# RECORD EXCERPTS
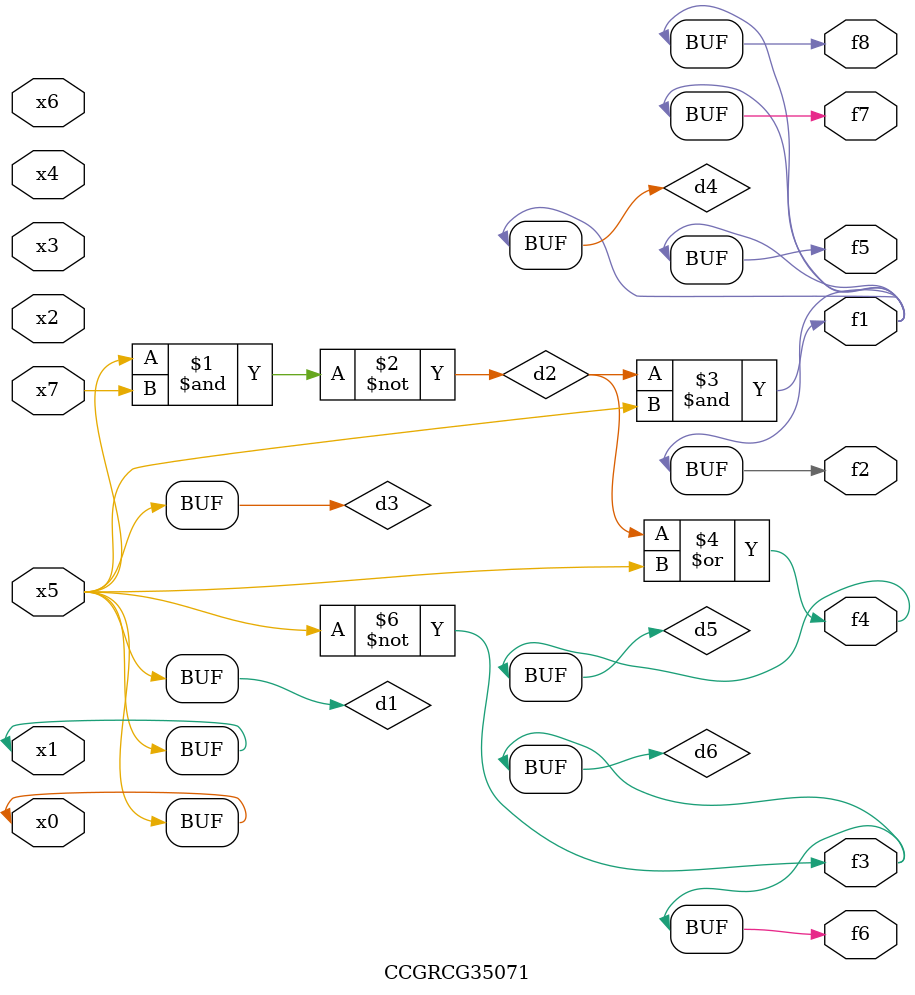
<source format=v>
module CCGRCG35071(
	input x0, x1, x2, x3, x4, x5, x6, x7,
	output f1, f2, f3, f4, f5, f6, f7, f8
);

	wire d1, d2, d3, d4, d5, d6;

	buf (d1, x0, x5);
	nand (d2, x5, x7);
	buf (d3, x0, x1);
	and (d4, d2, d3);
	or (d5, d2, d3);
	nor (d6, d1, d3);
	assign f1 = d4;
	assign f2 = d4;
	assign f3 = d6;
	assign f4 = d5;
	assign f5 = d4;
	assign f6 = d6;
	assign f7 = d4;
	assign f8 = d4;
endmodule

</source>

# YOUR OBJECTIVE
Everything in the entries except the pictures should be returned exactly as given.

# FINISHED EXERCISE
<source format=v>
module CCGRCG35071(
	input x0, x1, x2, x3, x4, x5, x6, x7,
	output f1, f2, f3, f4, f5, f6, f7, f8
);

	wire d1, d2, d3, d4, d5, d6;

	buf (d1, x0, x5);
	nand (d2, x5, x7);
	buf (d3, x0, x1);
	and (d4, d2, d3);
	or (d5, d2, d3);
	nor (d6, d1, d3);
	assign f1 = d4;
	assign f2 = d4;
	assign f3 = d6;
	assign f4 = d5;
	assign f5 = d4;
	assign f6 = d6;
	assign f7 = d4;
	assign f8 = d4;
endmodule

</source>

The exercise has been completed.